Mike, N&W may have been a coal road but,it handled several thousand boxcars a week.. Even today NS handles between 14-15,000 boxcars per week.
90% is high it would be more like 55% coal and 45% general freight for the N&W. You see N&W switched a lot of industries plus handled overhead traffic between the South-East to Columbus and Cincinnati and vice versa.
Nation wide around 70% boxcars would be right. .
Larry
Conductor.
Summerset Ry.
"Stay Alert, Don't get hurt Safety First!"
What I am going for is the general feel of the late 1930's, even though things like the S-1 diesel were first sold in 1940, they existed in 1939, just not up for sale yet (what you think they just started producing it with no testing etc.). Also I am OK with an S-4 as iit was mainly the same but different truck which was avalible in 1939 if they had wanted to use it.
The % of each car types in the national fleet as well as the % owned be each railrioad are useful starting point, but basing the number of cars of each type and railroad will usually not be prototypical. Real numbers depend on the location of the railroas and segment of the railroad modeled, connecting railroads, online industries servered, where and who products are shipped to/from, and overhead traffic carried on the line.
I tried to sell my two cents worth, but no one would give me a plug nickel for it.
I don't have a leg to stand on.
Ya for boxcars that's probably pretty close as far as how many were woodsided single sheathed, double sheathed, and how many were steel, and the lengths...although by 1940, it had been 25-30 years since any new 36' boxcars were built (although some 38' meat reefers had been built more recently), so it might be the pct. of 40' cars should be higher and 36' - 38' ones lower.
Most housecars (boxcars, reefers, stock cars) would be 8-1/2' high. The 40' long, 10' high steel boxcar so many of us think of when we hear "boxcar" only started in production in 1936.
But 90% of all cars being boxcars seems high, though it would have been higher than today. A lot of things now carried in covered hoppers were hauled in boxcars back then.
Remember too a lot of new regulations came in during the 1930's, so you wouldn't see cars in interchange service that had archbar trucks, or truss rods (unless they had a steel underframe), and private owner / leased "billboard" reefers would be very rare.
What would you say the right numbers would be?
Those numbers sound about right EXCEPT 90% boxcars is wrong. Yes, a much higher percentage than nowadays, but if that's a national average that doesn't sound right. For one thing, look at the N&W, where the hopper was king, as it was on many coal-hauling RRs.
Mike Lehman
Urbana, IL
Looking for more of a broad average, type of car by area differs alot in that era.
The Official Railway Equipment Register is your friend.
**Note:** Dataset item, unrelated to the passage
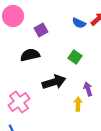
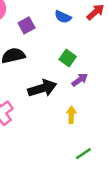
blue semicircle: (79, 23) -> (63, 17), moved
purple arrow: (88, 89) -> (80, 80), moved, turned 72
Published annually, it lists railroad-owned equipment in interchange by car type, listing dimensions and road mark number ranges and other info.
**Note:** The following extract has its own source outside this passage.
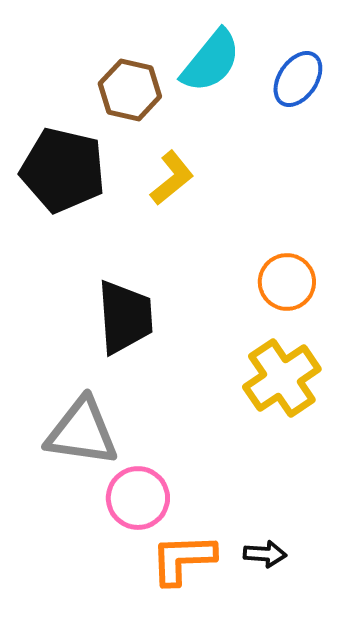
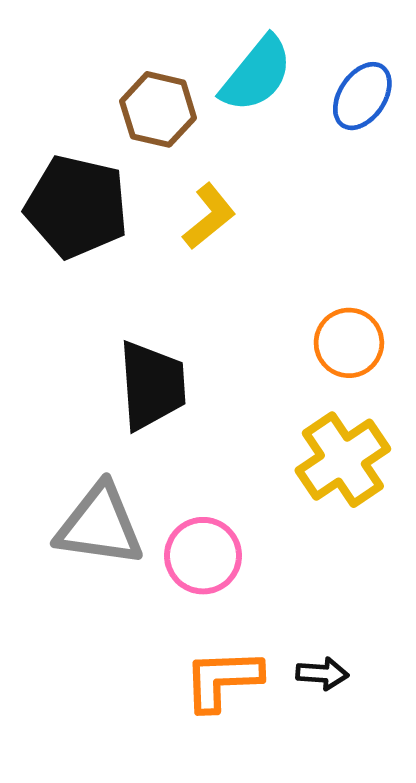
pink circle: (138, 498) -> (203, 556), moved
Car builders manufacturing reports for the years in which you are interested are often helpful, as can be annual reports from prototype railroads even if you don't model that particular railroad; it's still an indication of the sort of foreign equipment that'd be interchanged. For the same reason, Technical and Historical Society material from other railroads that existed in the time period you're modelling can be informative, as well as downright fascinating.
I ran across an article on a forum that addressed this but would like coments on what they said. They said in this time period that 65% of cars were 40', 30% 36' to 38' and 5% were 50'. Of the these 20% were double sheathed, 35% single sheathed and 45% all steel. It also stated that around 90% of cars, were boxcars. Trying to see what I need and what to downsize as I am going for generic as far as local but right for the era average.